Resource acquisition via an unsupervised WSD system

December 3, 2004
Mona T Diab | Stanford University

In the field of WSD, it has been established that supervised systems (systems that rely on sense labeled data) perform significantly better than unsupervised WSD systems. Unfortunately, acquiring manual sense annotated data has proven to be a tedious expensive task. In this talk, I will show you how I use my unsupervised system, SALAAM, to acquire high quality sense annotated data to be used by supervised WSD systems for training. The approach could effectively reduces manual annotations by at least 40%. In this portion of my talk I will characterize some crucial identifying features for discovering which automatically annotated data could be useful and which ones do require hand labeling.

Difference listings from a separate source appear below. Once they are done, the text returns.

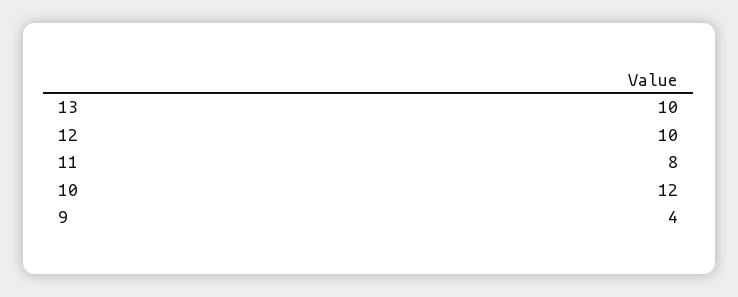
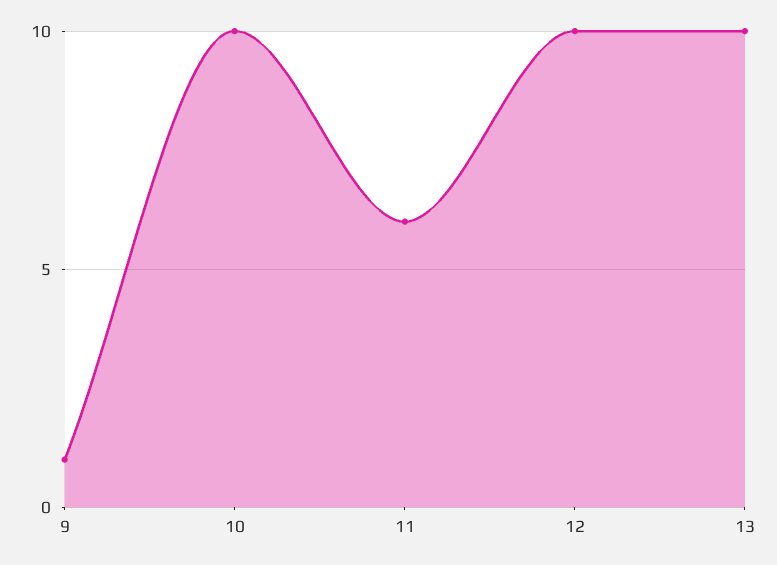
  {
    "13": 10,
    "12": 10,
-   "11": 8,
+   "11": 6,
-   "10": 12,
+   "10": 10,
-   "9": 4
+   "9": 1
  }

Another use for SALAAM lies in the ability to bootstrap resources for different languages. I will illustrate how I build an Arabic WordNet with a relatively high accuracy based on human ratings and judgments. The results obtained are very much in agreement with results reported by builders of the EuroWordNet.

Speaker Details

Mona Diab is currently a postdoctoral scholar at Stanford University, working with Dan Jurafsky and Chris Manning on Arabic Language Processing. She was a research associate at the Center for Spoken Language Research, University of Colorado, Boulder from July 2003-December 2003. Mona received her PhD in August 2003 in the University of Maryland College Park under the supervision of Philip Resnik.